When I was little, I thought about Narcissus and tried to look at my reflection in the river. For those of you who might wonder why a little kid is thinking about Narcissus, you can see last week’s post about “book” which only touched on the edges of my parents’ eclectic library. Dad liked Greek myths for the action. Admittedly, Narcissus had very little action since he just looked at himself in a pool of water until he died, but the story interested me because I doubted the premise. I didn’t think a pool of water would reflect like a mirror, and the endlessly rippling water of my river proved me right. I tried looking in a pond, but that didn’t work any better. I made a pool of water by diverting some river water and waiting for the mud to settle. A water bug crawled across my murky, distorted reflection.
Okay, I was a very bored child, but I had endless sources of activities in the woods, and nobody was watching me looking at my reflection. Besides, river, pond, and puddle making only took a couple hours. I had the rest of the day to scour the woods for something else to reflect my image. Here’s the thing – there isn’t a natural mirror except other people’s eyes, and that’s a tiny reflection. Narcissism isn’t possible without chemistry and a furnace, and my interest in Narcissus just wasn’t strong enough for me to learn how to melt glass, mine silver, or whatever else it would take to make a mirror.
Besides, even if I could’ve made a mirror, a mirror doesn’t really show us as we appear to others. Our view of ourselves is necessarily skewed by what we focus on in the mirror or by how we see ourselves reflected in the faces of other people. I have been hit on when I looked my absolute worst. I haven’t been hit on when I’ve looked my absolute best. Okay, I’m getting too old to be hit on much at all anymore, but I remember such things, and the whole dynamic is terribly confusing, made more confusing by other people’s comments and a gigantic cosmetic/fashion industry designed to make us all feel insecure.
When I was in college, a friend remarked that I have big ears. Huh? Since we were studying anatomy, I had reference to know how big ears are supposed to be, and mine were exactly average in proportion to my head. My friend is a significantly smaller person, with smaller ears to go with her smaller head – but that has very little bearing on why she’d remark on my ears in the first place. Maybe she felt insecure about her own ears? Maybe she had earlobe envy? Maybe she thought I needed knocked down a peg to lift herself up? Whatever her reasons, my ears had nothing to do with her issues, and if I didn’t have proof that my ears were normal I might’ve developed insecurities about them. Pick a body part and multiply by a million tactless comments or stray looks or defective mirrors.
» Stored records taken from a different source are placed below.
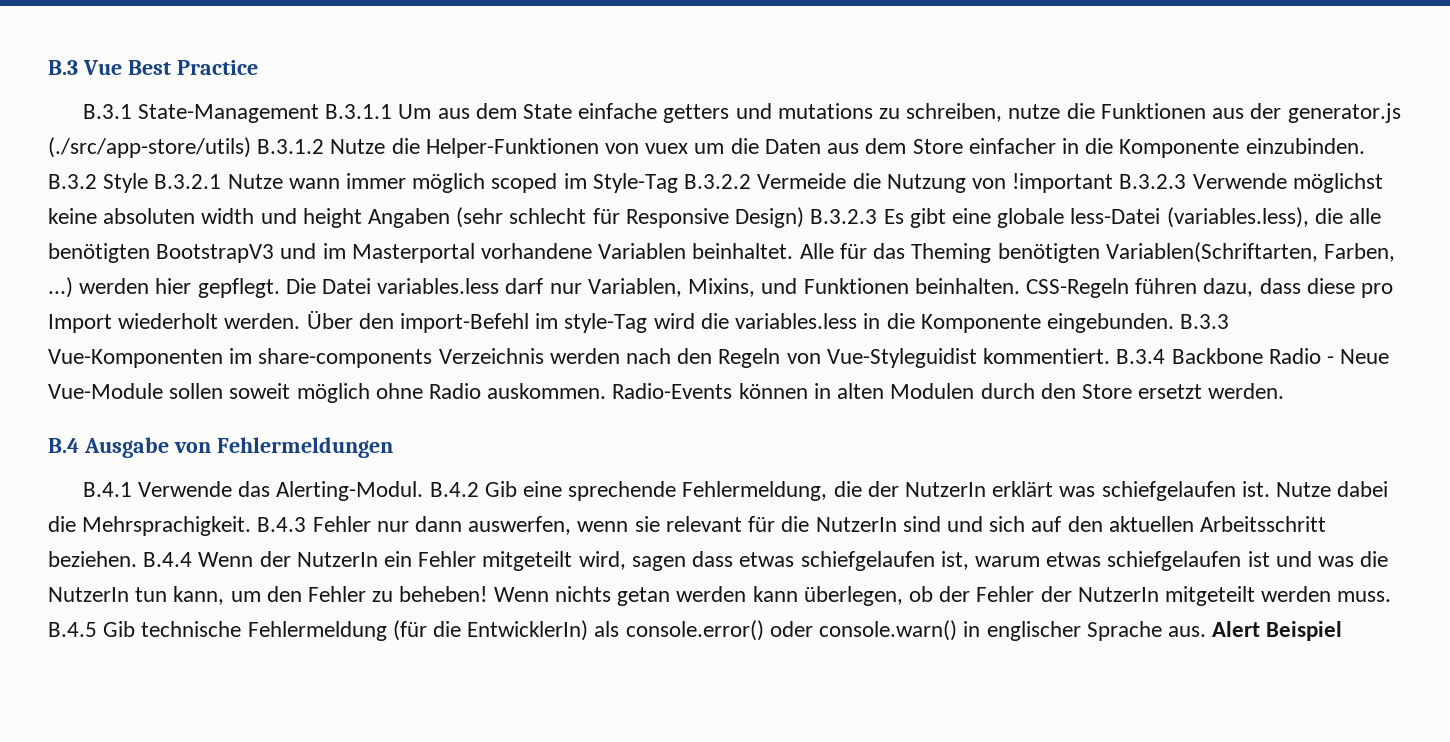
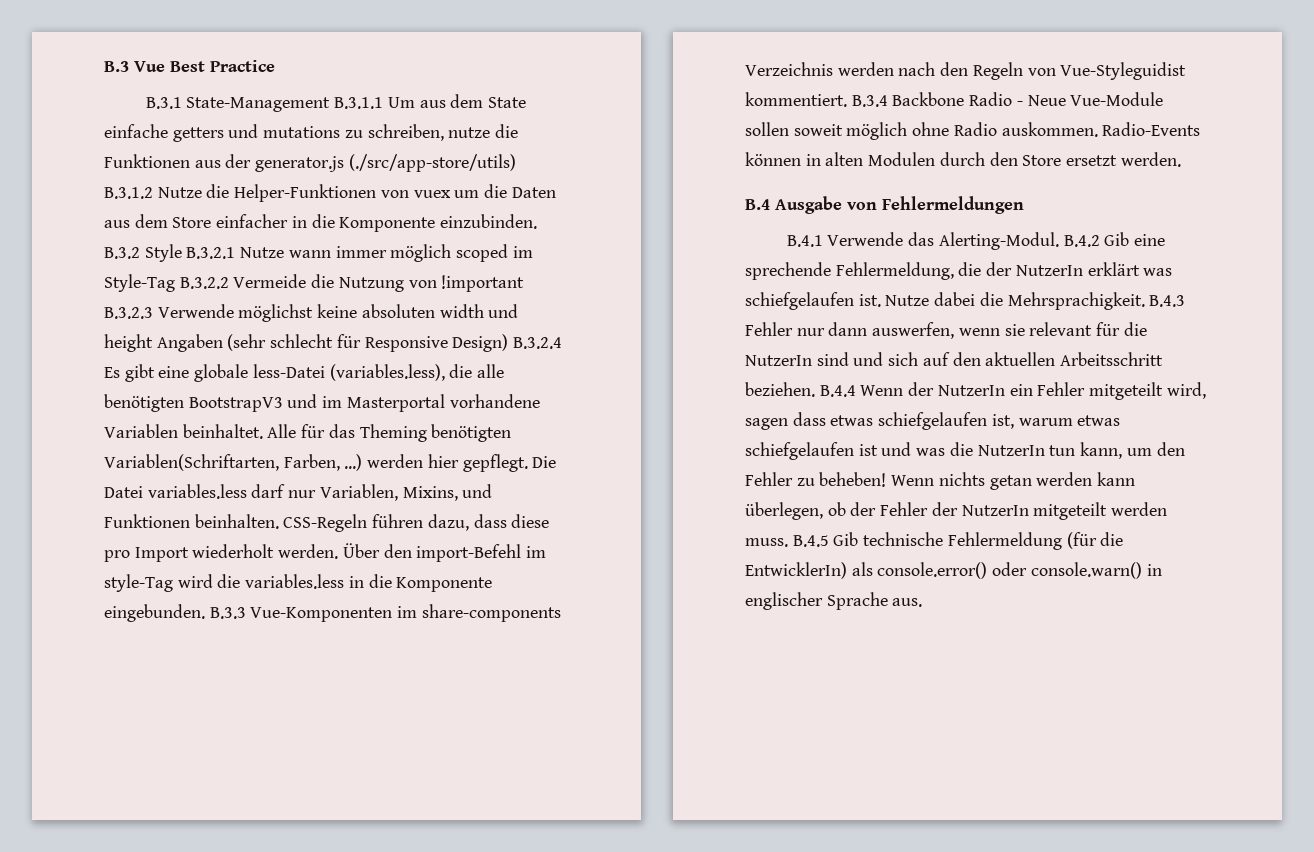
[810,209,878,224] B.3.2.3 -> [513,337,563,349] B.3.2.4
[1212,621,1343,641] Alert Beispiel -> (923, 602) none

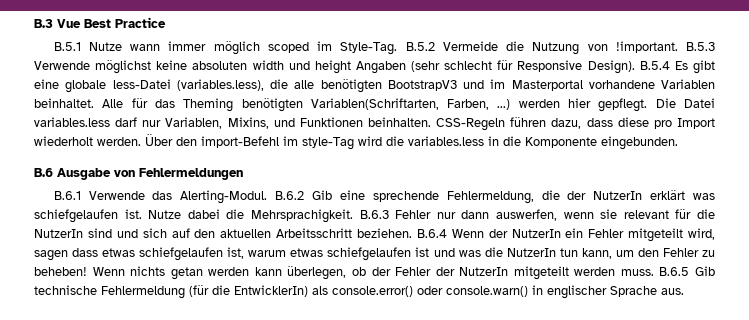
[145,94,527,112] [104,124,519,142] [104,154,516,172] [104,184,556,202] [104,214,538,232] [104,244,236,262] B.3.1 State-Management B.3.1.1 Um aus dem State einfache getters und mutations zu schreiben, nutze die Funktionen aus der generator.js (./src/app-store/utils) B.3.1.2 Nutze die Helper-Funktionen von vuex um die Daten aus dem Store einfacher in die Komponente einzubinden. B.3.2 Style B.3.2.1 -> [53,42,81,51] B.5.1
[104,274,229,292] Style-Tag B.3.2.2 -> [340,42,435,55] Style-Tag. B.5.2
[441,275,525,292] [104,307,153,319] !important B.3.2.3 -> [615,41,715,53] !important. B.5.3
[452,334,563,352] Design) B.3.2.4 -> [587,60,670,74] Design). B.5.4
[209,604,561,622] [745,62,1187,80] [745,92,1164,107] [745,122,1201,140] [745,152,1181,167] [745,199,770,210] B.3.3 Vue-Komponenten im share-components Verzeichnis werden nach den Regeln von Vue-Styleguidist kommentiert. B.3.4 Backbone Radio - Neue Vue-Module sollen soweit möglich ohne Radio auskommen. Radio-Events können in alten Modulen durch den Store ersetzt werden. // B.4 -> [34,168,53,177] // B.6
[786,235,823,247] B.4.1 -> [53,191,81,200] B.6.1
[1063,235,1100,247] B.4.2 -> [275,191,305,200] B.6.2
[1149,295,1186,307] B.4.3 -> [359,210,389,219] B.6.3
[819,385,856,397] B.4.4 -> [416,229,447,238] B.6.4
[792,535,829,547] B.4.5 -> [659,267,690,276] B.6.5

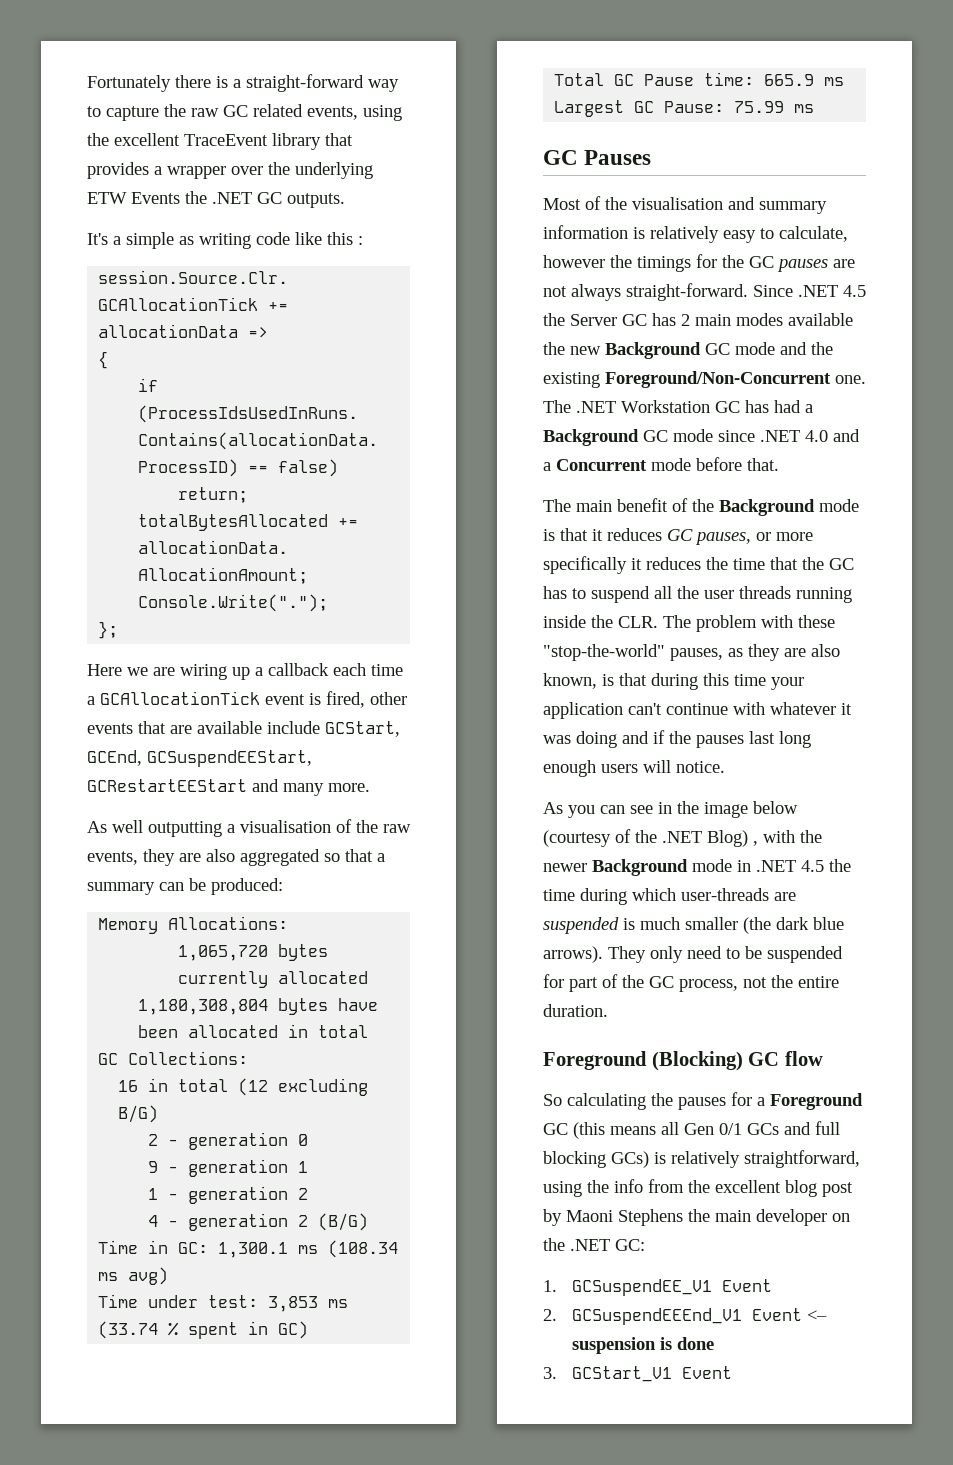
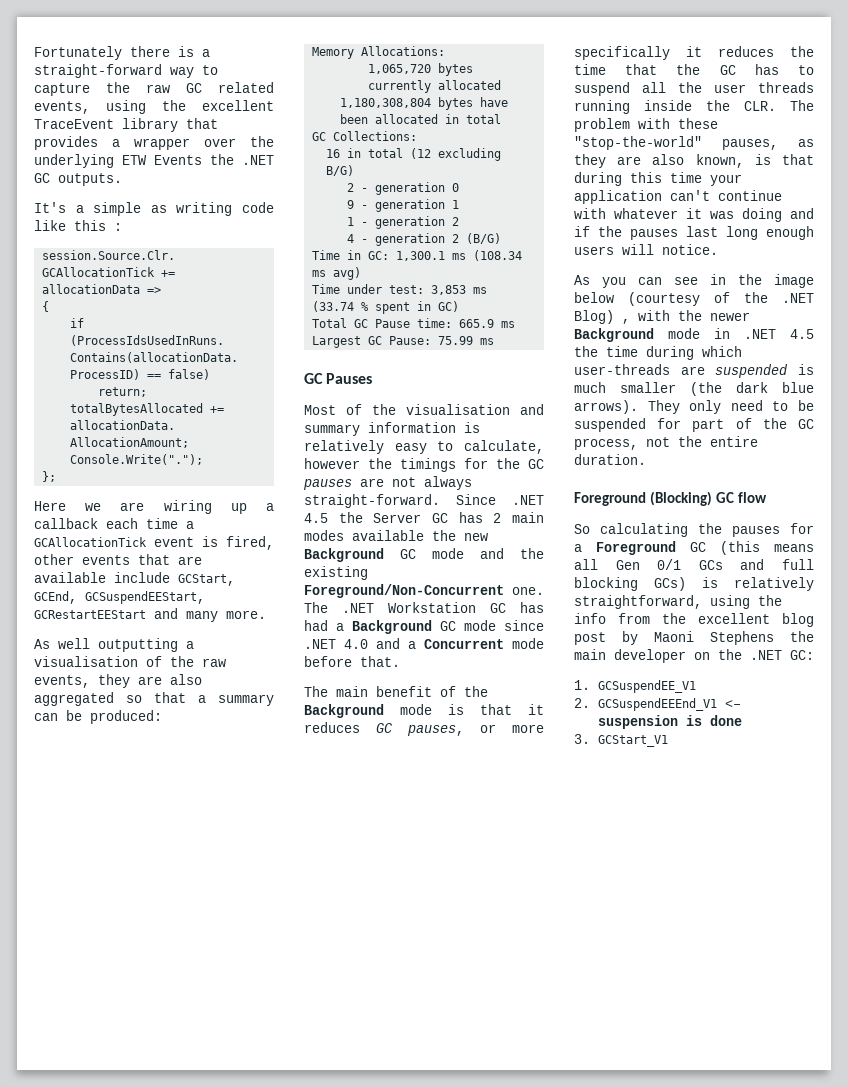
[722,1279,773,1292] Event -> (697, 686) none
[752,1308,803,1321] Event -> (718, 704) none
[682,1366,733,1379] Event -> (669, 741) none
Remember, there isn’t a natural mirror. I don’t think we’re supposed to spend our lives looking at ourselves and picking apart our flaws or falling in love with our faces like Narcissus. The wicked queen in Sleeping Beauty wasn’t beautiful inside and made herself miserable waiting for her beauty to be usurped by someone younger. Let’s face it. We all get old and die. There’s always someone younger and more beautiful. The best we can do is make sure we put laugh lines on our faces instead of frowns.